I'm relatively familiar with data.table , not so much with dplyr .

(我对data.table比较熟悉,而不是dplyr 。)

I've read through some dplyr vignettes and examples that have popped up on SO, and so far my conclusions are that:

(我已经阅读了一些dplyr小插曲以及出现在SO上的例子,到目前为止,我的结论是:)

  1. data.table and dplyr are comparable in speed, except when there are many (ie >10-100K) groups, and in some other circumstances (see benchmarks below)

    (data.tabledplyr在速度上具有可比性,除非有许多(即> 10-100K)组,并且在某些其他情况下(参见下面的基准))

  2. dplyr has more accessible syntax

    (dplyr具有更易于访问的语法)

  3. dplyr abstracts (or will) potential DB interactions

    (dplyr抽象(或将)潜在的DB交互)

  4. There are some minor functionality differences (see "Examples/Usage" below)

    (有一些小的功能差异(参见下面的“示例/用法”))

In my mind 2. doesn't bear much weight because I am fairly familiar with it data.table , though I understand that for users new to both it will be a big factor.

(在我的脑海里2.没有太大的重量,因为我对data.table非常熟悉,虽然我明白对于那些对这两者data.table熟悉的用户来说这将是一个很重要的因素。)

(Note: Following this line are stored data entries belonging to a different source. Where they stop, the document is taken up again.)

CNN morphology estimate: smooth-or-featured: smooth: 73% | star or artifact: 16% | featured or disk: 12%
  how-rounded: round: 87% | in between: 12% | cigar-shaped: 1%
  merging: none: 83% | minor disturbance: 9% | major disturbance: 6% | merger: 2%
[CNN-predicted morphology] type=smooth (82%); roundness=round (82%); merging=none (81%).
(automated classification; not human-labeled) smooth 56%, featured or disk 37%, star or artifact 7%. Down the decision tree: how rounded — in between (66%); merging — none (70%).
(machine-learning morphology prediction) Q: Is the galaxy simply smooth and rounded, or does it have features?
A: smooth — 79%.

I would like to avoid an argument about which is more intuitive, as that is irrelevant for my specific question asked from the perspective of someone already familiar with data.table .

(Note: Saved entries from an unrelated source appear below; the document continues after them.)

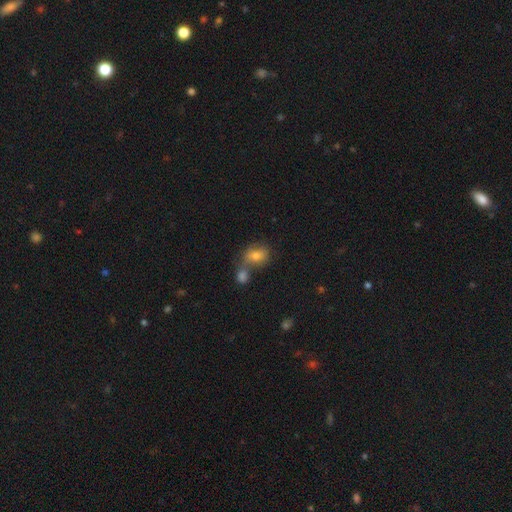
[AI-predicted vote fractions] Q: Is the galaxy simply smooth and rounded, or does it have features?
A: smooth — 71%.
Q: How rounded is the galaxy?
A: in between — 55%.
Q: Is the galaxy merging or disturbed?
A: merger — 41%, tied with none.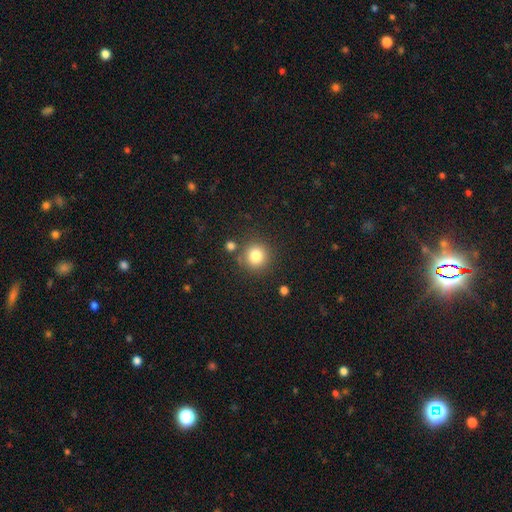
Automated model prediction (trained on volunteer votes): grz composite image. It shows a smooth galaxy with no disk features (81%) that is round (92%). Merging: none (82%).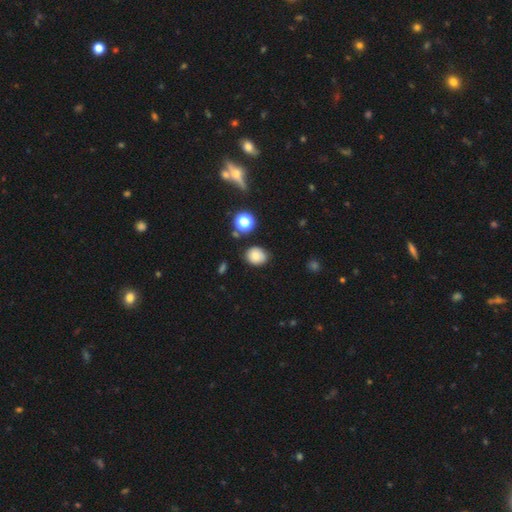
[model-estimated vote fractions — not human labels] Overall: smooth (80%). How rounded: round (59%; in between 40%). Merging: none (80%).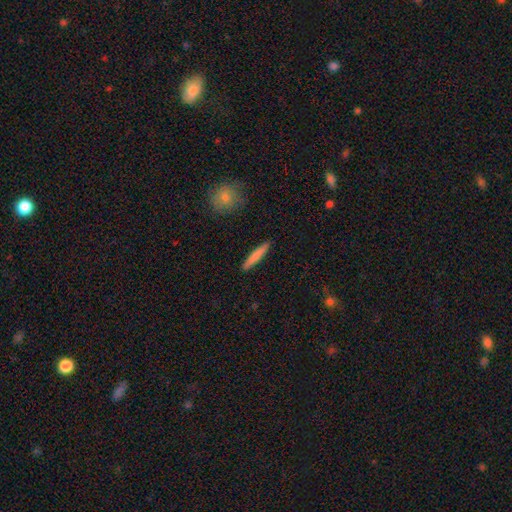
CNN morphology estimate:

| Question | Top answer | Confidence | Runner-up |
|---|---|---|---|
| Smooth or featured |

(我想避免争论哪个更直观,因为这与我从熟悉data.table的人的角度提出的具体问题无关。)

I also would like to avoid a discussion about how "more intuitive" leads to faster analysis (certainly true, but again, not what I'm most interested about here).

(我还想避免讨论“更直观”如何导致更快的分析(当然是真的,但同样,不是我最感兴趣的)。)

Question (题)

What I want to know is:

(我想知道的是:)

  1. Are there analytical tasks that are a lot easier to code with one or the other package for people familiar with the packages (ie some combination of keystrokes required vs. required level of esotericism, where less of each is a good thing).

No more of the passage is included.